It's about 7 Celsius or about 43 Fahrenhiet in my garage. Any remaining snow slowly melts and is completely absorbed by the cardboard. When the cardboard gets quite dirty, I just recycle it and lay down some new stuff.


----------



## 88racing (Jan 20, 2016)

I happened to come across a heavy duty rubber commercial building entry floor mat at a job site that was getting remodeled... It was in the dumpster....It's 4'x6' and has raised edges and tread cleaning fingers and it holds around 4-5 gallons of water...I've looked these up on the net before and they're not cheap...I've had it for 12 years and works like a champ...I clean the majority of the snow off outside and then park the blower on the mat....my garage never gets below freezing even on the coldest days we have here (-20*f--30*f) and I don't heat it but it's well insulated and holds in vehicle heat very well


----------



## Koenig041 (Dec 18, 2013)

My methods are very close to what others have posted.

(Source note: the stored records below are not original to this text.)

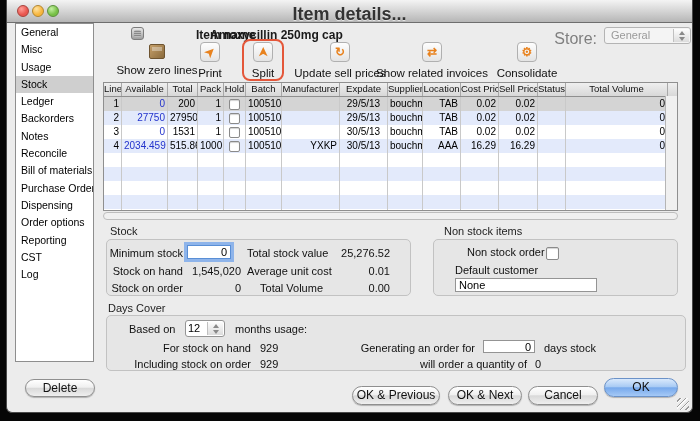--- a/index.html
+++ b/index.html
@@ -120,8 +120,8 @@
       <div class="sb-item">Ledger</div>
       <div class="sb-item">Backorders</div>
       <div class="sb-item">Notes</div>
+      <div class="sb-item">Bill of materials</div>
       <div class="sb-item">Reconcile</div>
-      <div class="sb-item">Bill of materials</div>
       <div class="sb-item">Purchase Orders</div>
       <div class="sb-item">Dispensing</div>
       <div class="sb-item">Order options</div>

I rest the machine on an old rug in the garage after excess was brushed off outside. I also place a 1 x 3 under the scraper because I have had the bottom of the chute freeze and stick to the rug.

The Troybilt blower has a plate that the impeller blades are attached. Snow will get behind the plate and freeze between the plate and the back of the drum. When this happens I will put a box heater on that part of the machine to soften up the ice. This prevents the drum from binding when engaging the auger.


----------



## uberT (Dec 29, 2013)

Ariens sells a mat for such purposes, too, but I don't think it has a raised lip on it.

It's about $29 at Home Depot.


----------



## koreywill (Feb 4, 2014)

I do a lot of the above mentioned items but then I break out the electric leaf blower and that gets just about everything left. I then park it inside the garage close to the door with the scraper bar on a block of wood. Any snow melt after that is easily swept or squeegeed out the door.


----------